Othrship and Gitkin Reviewed

Othrship – Normalise

If you’re reading this on a phone/computer and if you live somewhere in the Western world or adjacent to it, chances are that fate has played you a few good crowds. Other than being a king who avoids regicide, you would likely have been much worse off in any other period in history and in any other place. There’s not much to complain about, logically. But people get bored of too much of a good thing. 

Ah, too much of a good thing is a bunch of boring chores. You have to admire the people who listen to their favourite band every single day of their lives because there aren’t many of them. Even the most wonderful songs, even those that seem tailor-made for you and your life, will get dull. What we expect from pop-rock music are endless surprises. 

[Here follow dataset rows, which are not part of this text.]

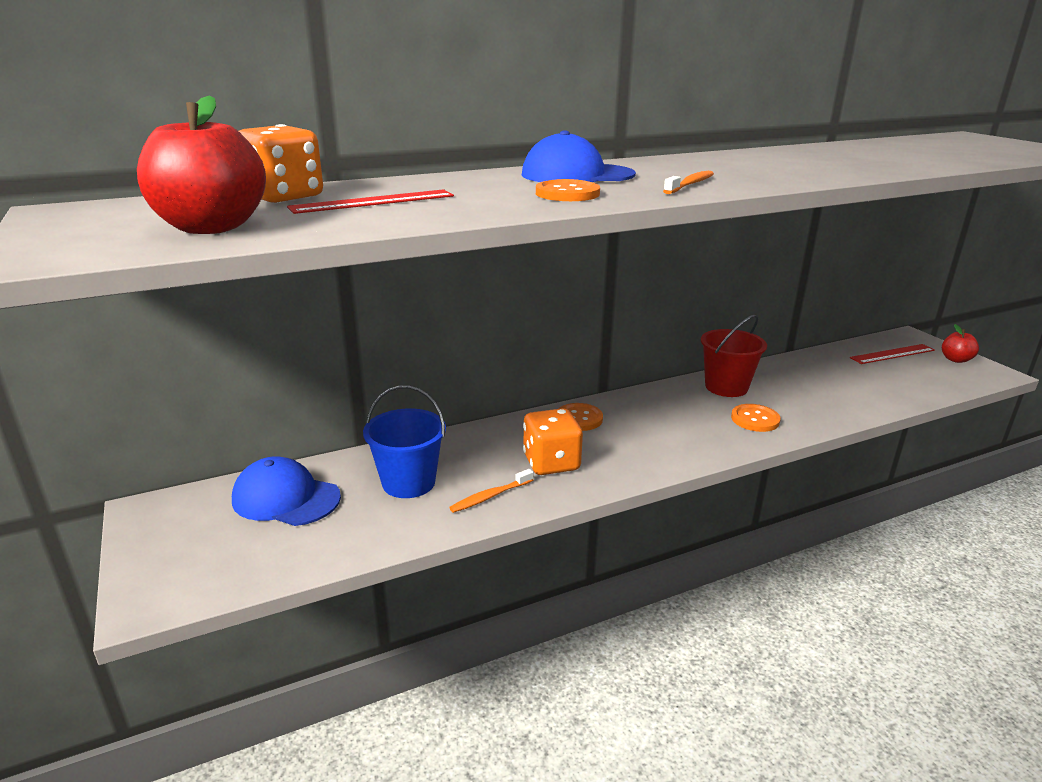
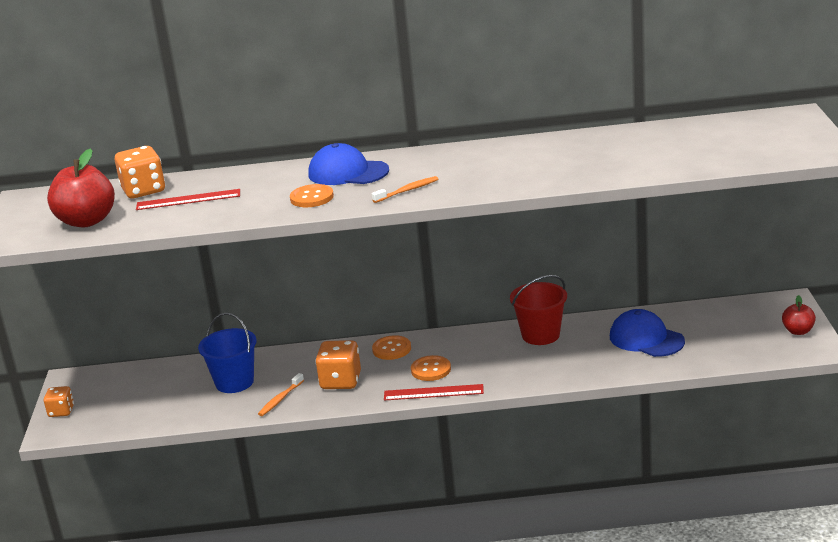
camera: 25 degrees right, 0 degrees up
blue cap [232,456,341,526] -> blue cap moved to [610,309,685,357]
orange toothbrush [449,469,533,513] -> orange toothbrush turned 45 degrees counterclockwise [258,373,304,416]
orange button [731,404,781,432] -> orange button moved to [411,355,451,381]
red ruler [850,344,935,364] -> red ruler moved to [384,384,484,401]
none -> orange dice [44,386,74,417]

Othrship’s mission is to be otherworldly. And that’s the way that the band sounds on “Normalise,” especially in their first few seconds of it. To this reviewer’s ears, this sounded like music meant to accompany a trip through some desert. To the band, this is a journey through uncharted places, an experiment of pushing themselves out of their regular world only to see where they’ll end up. The cosmic journey motif of the lyrics suits both those ideas well. “Normalise” is a head trip and where that will lead us, artists and listeners, is still up in the air. 


Gitkin – The One

Contrary to what the mean old man working in the music store told you, yes, you can still change the world with your guitar. You just can’t do it by playing really fast guitar solos or playing Eddie van Halen or Tim Henson. Most listeners, apart from other would-ve virtuosos, are dead tired of hearing people show off on the guitar. 

What you can do instead is use the guitar in the way that it was intended all along – as a tool for magic. Now, that goes above move guitar virtuosos heads who would gladly practice one scale for 100 hours but would never take the time to consider the use of the instrument in another way. But if you can make audiences get lost in a haze of beautiful sounds produced by your six-string, you’re off to change the world. Congrats!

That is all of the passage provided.